ASSIGNMENT >>
Rewrite the data below as a numbered list, one entry per line, omitting blank lines and the picture lines.

GIVEN RECORDS >>
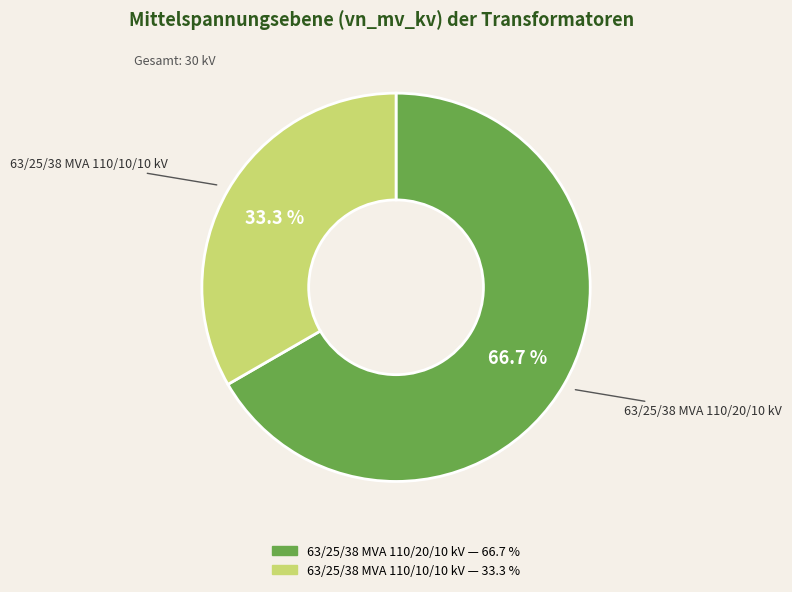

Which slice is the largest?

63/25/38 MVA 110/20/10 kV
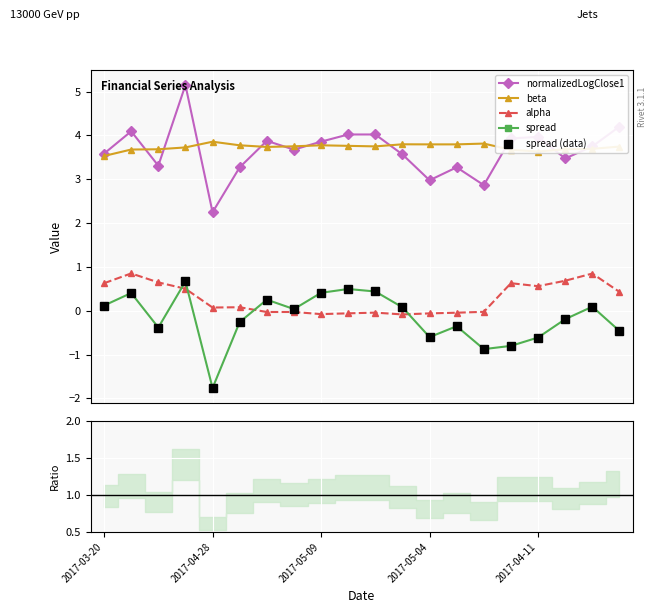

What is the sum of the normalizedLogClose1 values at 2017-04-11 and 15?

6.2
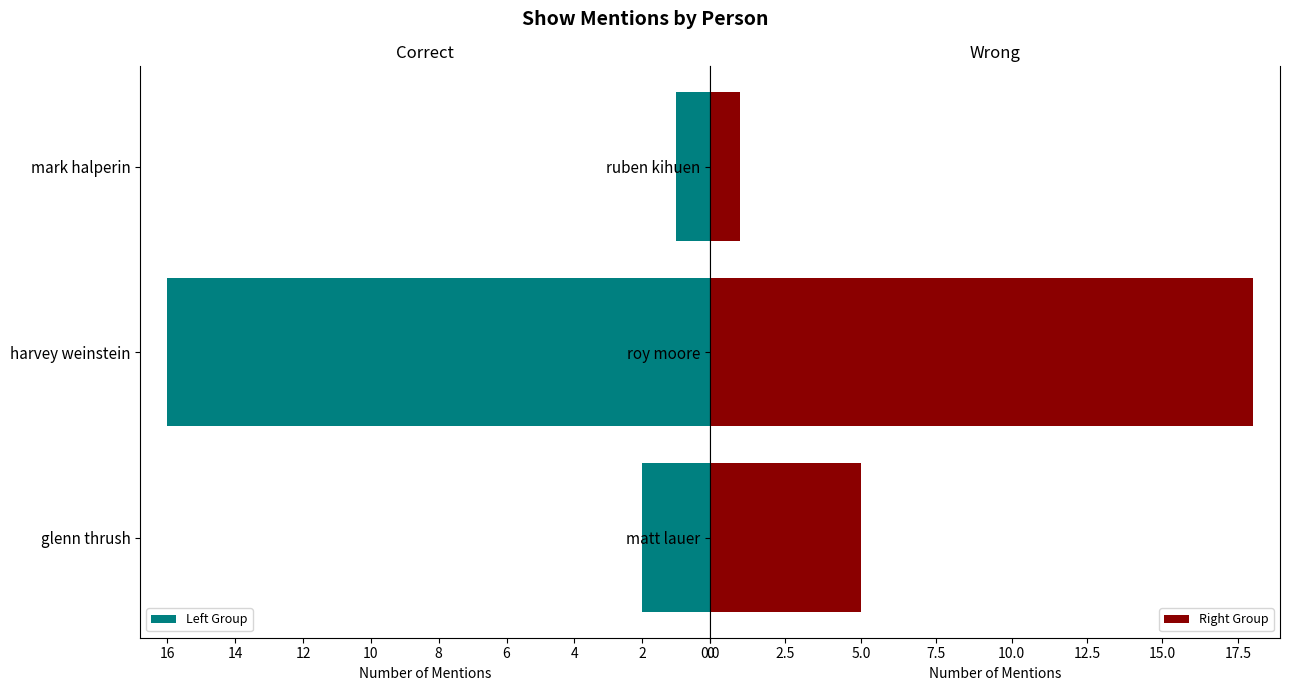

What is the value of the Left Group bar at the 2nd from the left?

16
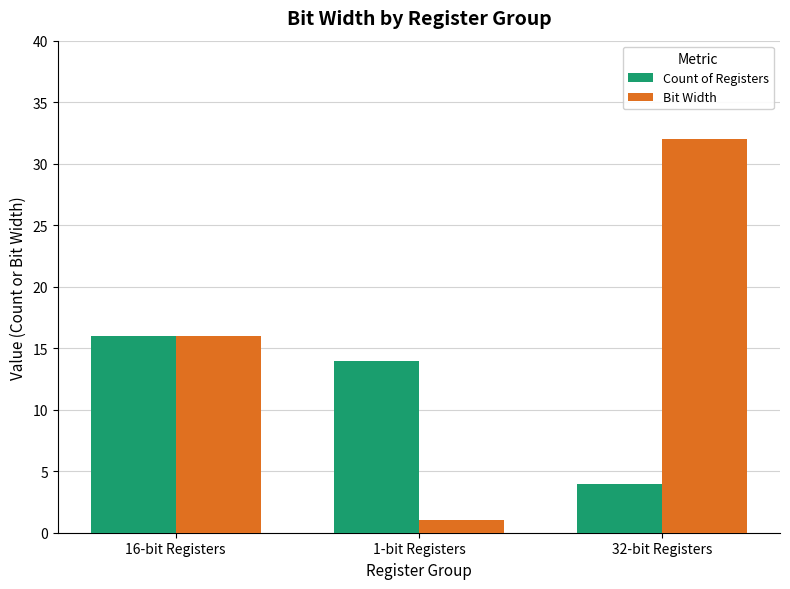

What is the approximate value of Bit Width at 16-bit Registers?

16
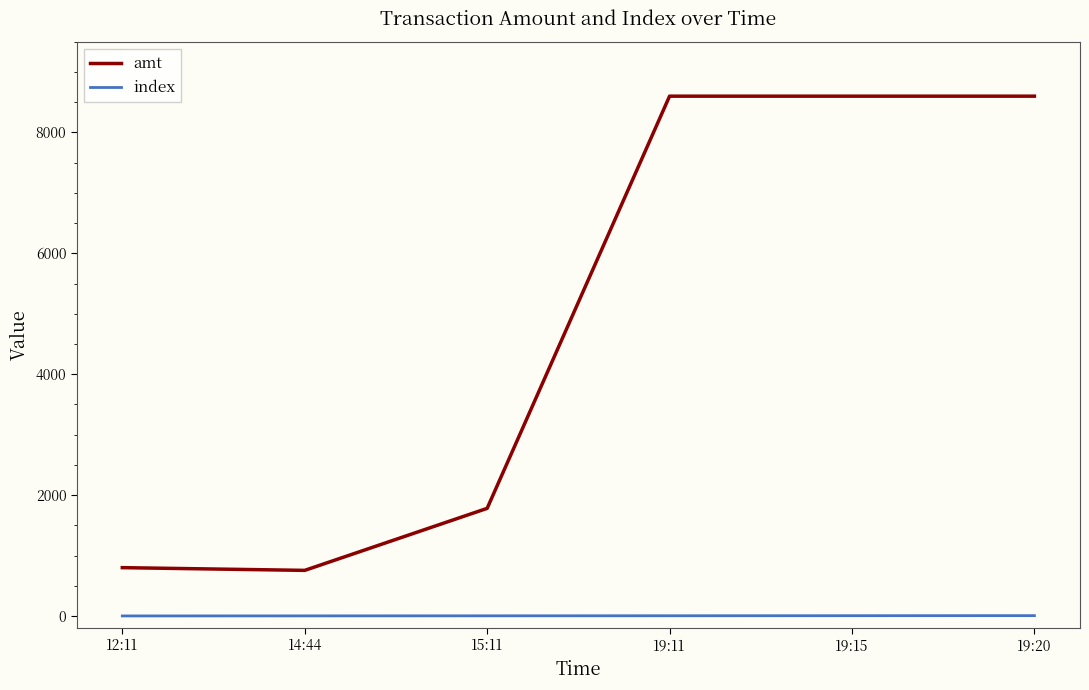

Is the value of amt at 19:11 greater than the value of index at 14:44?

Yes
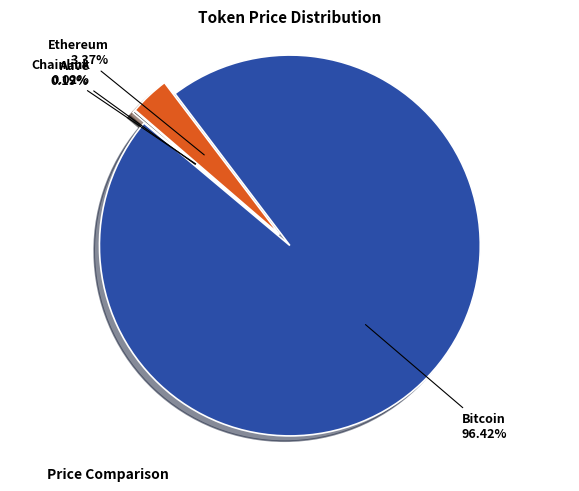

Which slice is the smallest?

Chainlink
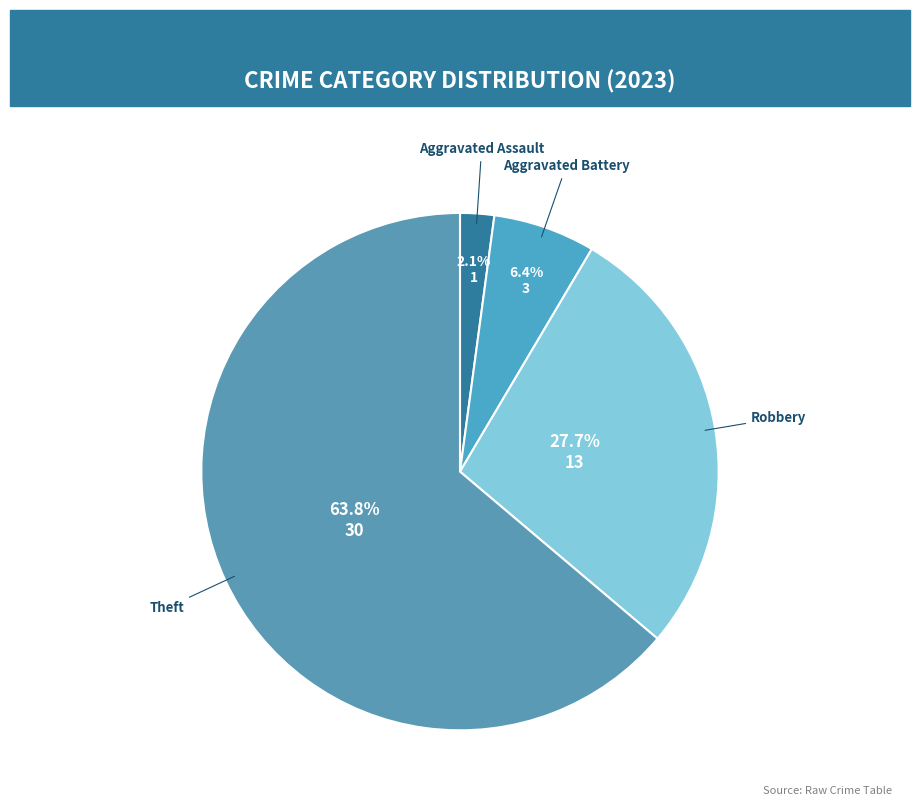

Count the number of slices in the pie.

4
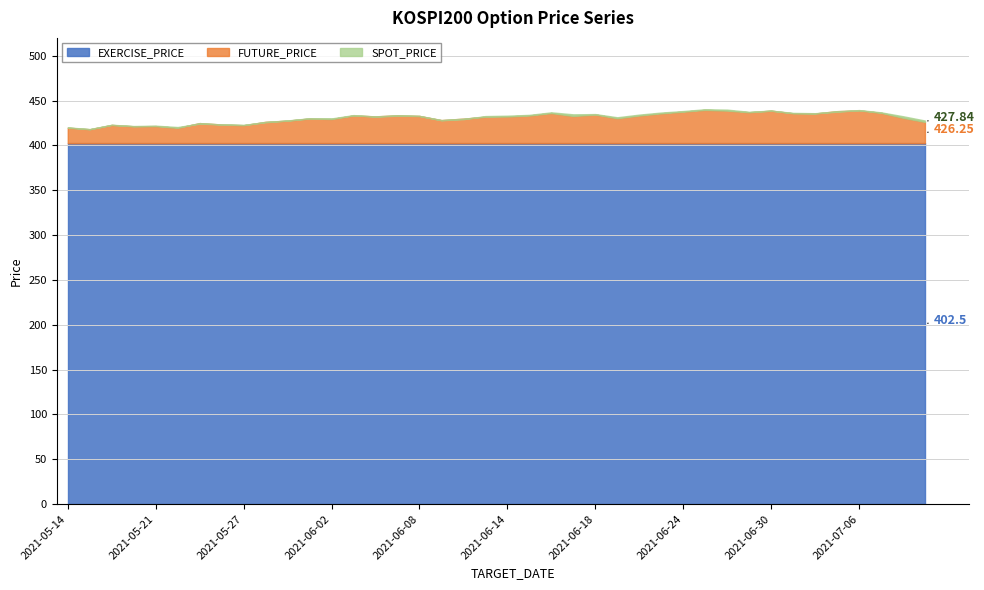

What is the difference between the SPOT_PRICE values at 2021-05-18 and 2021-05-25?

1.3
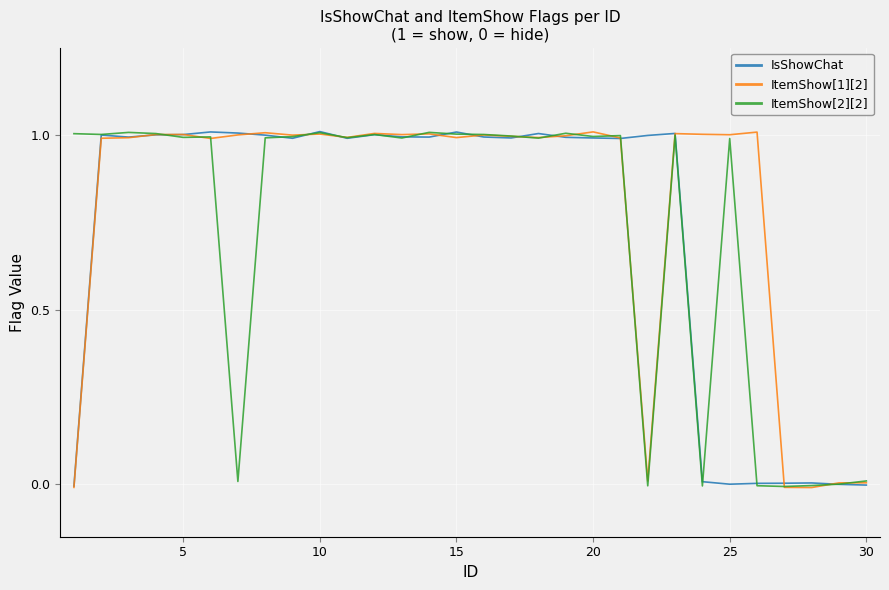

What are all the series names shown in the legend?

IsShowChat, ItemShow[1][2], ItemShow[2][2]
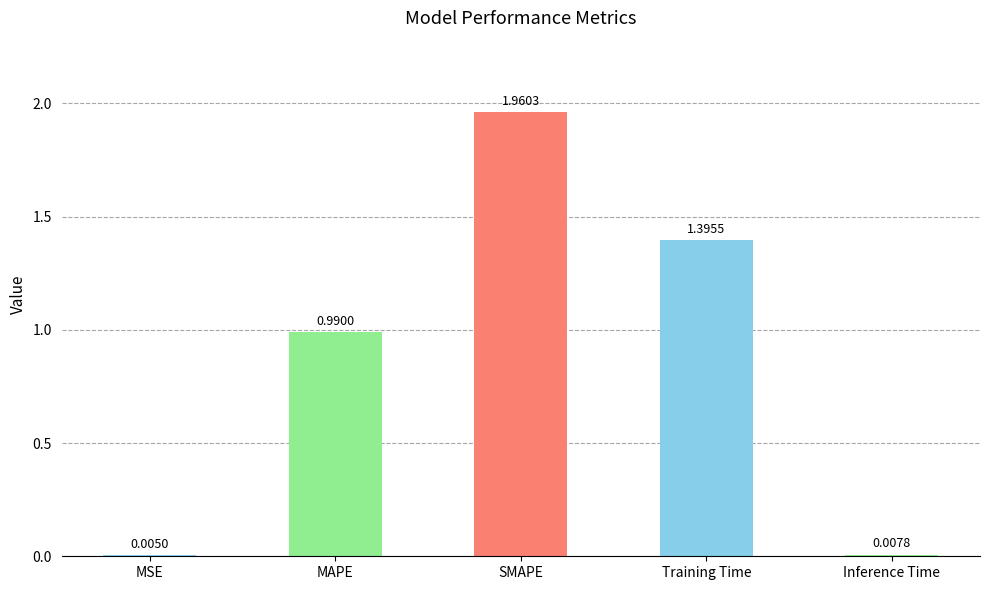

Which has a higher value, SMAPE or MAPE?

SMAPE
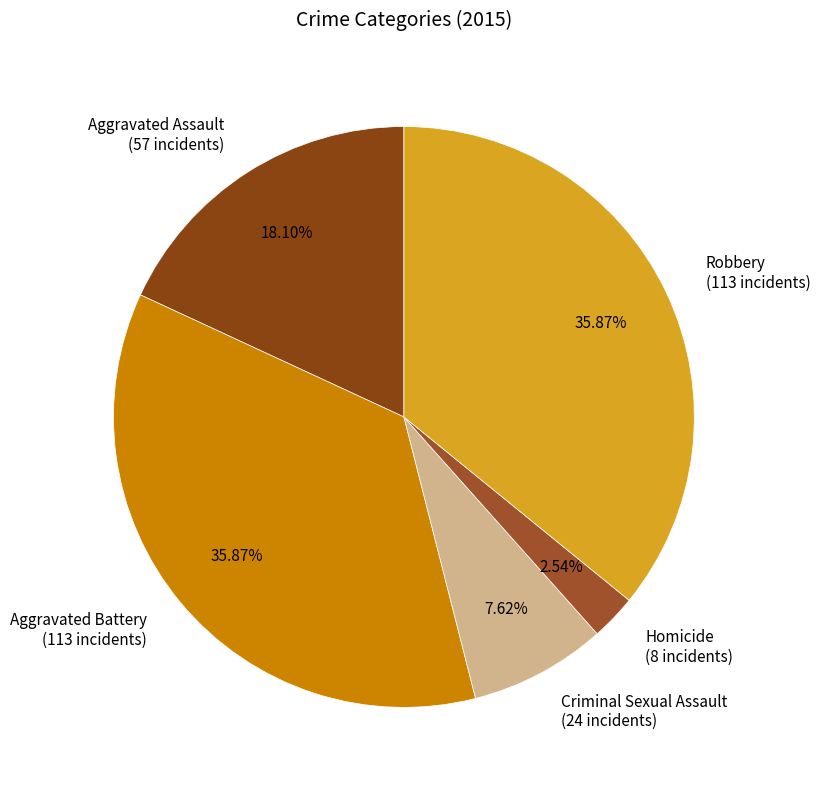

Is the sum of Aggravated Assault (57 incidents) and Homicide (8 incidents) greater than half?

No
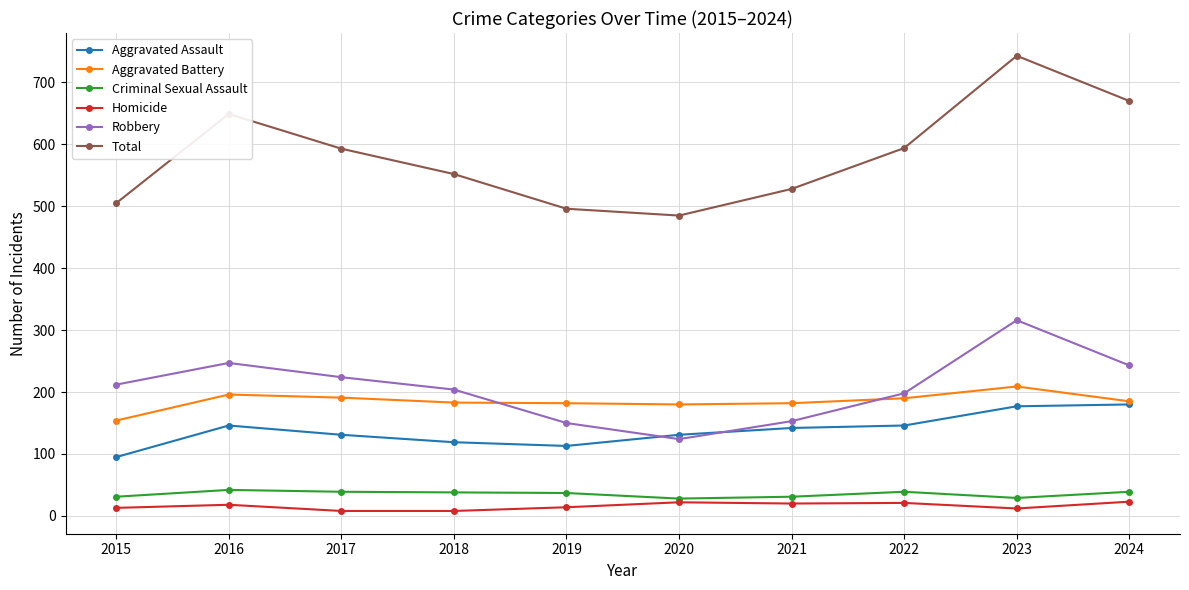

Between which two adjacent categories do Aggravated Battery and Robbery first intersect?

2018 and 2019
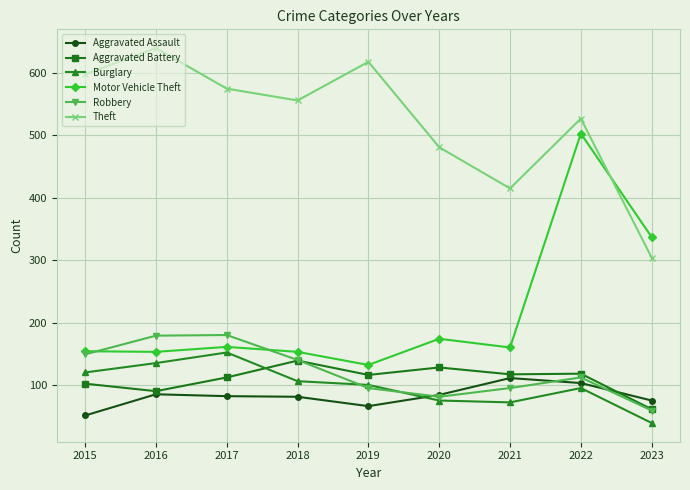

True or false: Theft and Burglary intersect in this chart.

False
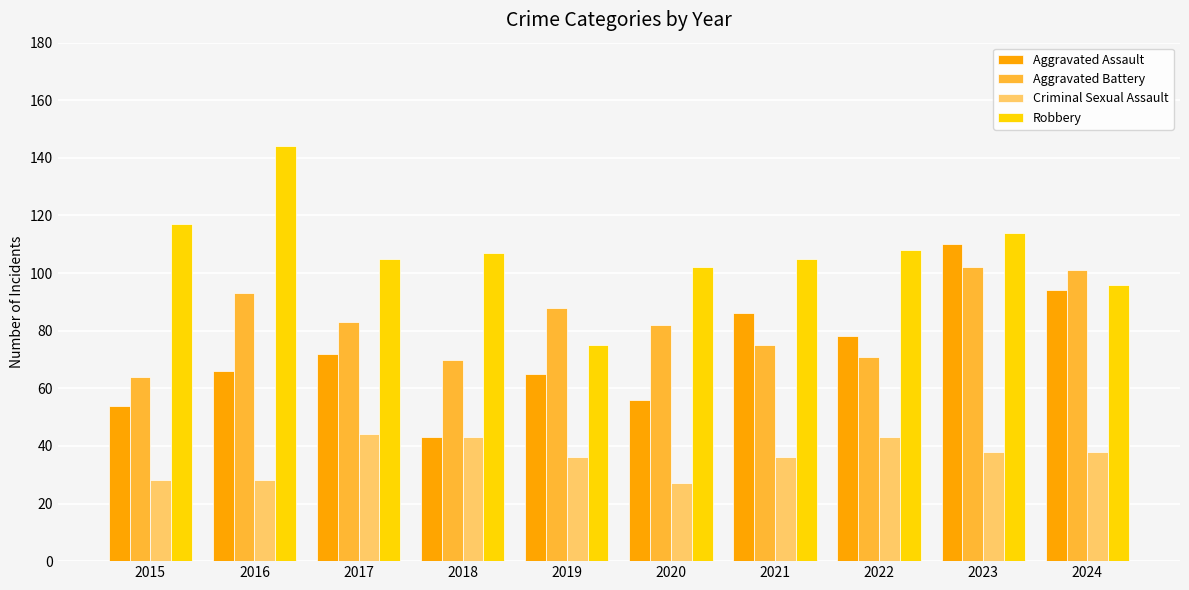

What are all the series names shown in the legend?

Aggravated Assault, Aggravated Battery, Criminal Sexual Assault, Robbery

SOLUTION TO THE EXERCISE >>
1. Which slice is the largest?
2. 63/25/38 MVA 110/20/10 kV
3. What is the sum of the normalizedLogClose1 values at 2017-04-11 and 15?
4. 6.2
5. What is the value of the Left Group bar at the 2nd from the left?
6. 16
7. What is the approximate value of Bit Width at 16-bit Registers?
8. 16
9. Is the value of amt at 19:11 greater than the value of index at 14:44?
10. Yes
11. Which slice is the smallest?
12. Chainlink
13. Count the number of slices in the pie.
14. 4
15. What is the difference between the SPOT_PRICE values at 2021-05-18 and 2021-05-25?
16. 1.3
17. What are all the series names shown in the legend?
18. IsShowChat, ItemShow[1][2], ItemShow[2][2]
19. Which has a higher value, SMAPE or MAPE?
20. SMAPE
21. Is the sum of Aggravated Assault (57 incidents) and Homicide (8 incidents) greater than half?
22. No
23. Between which two adjacent categories do Aggravated Battery and Robbery first intersect?
24. 2018 and 2019
25. True or false: Theft and Burglary intersect in this chart.
26. False
27. What are all the series names shown in the legend?
28. Aggravated Assault, Aggravated Battery, Criminal Sexual Assault, Robbery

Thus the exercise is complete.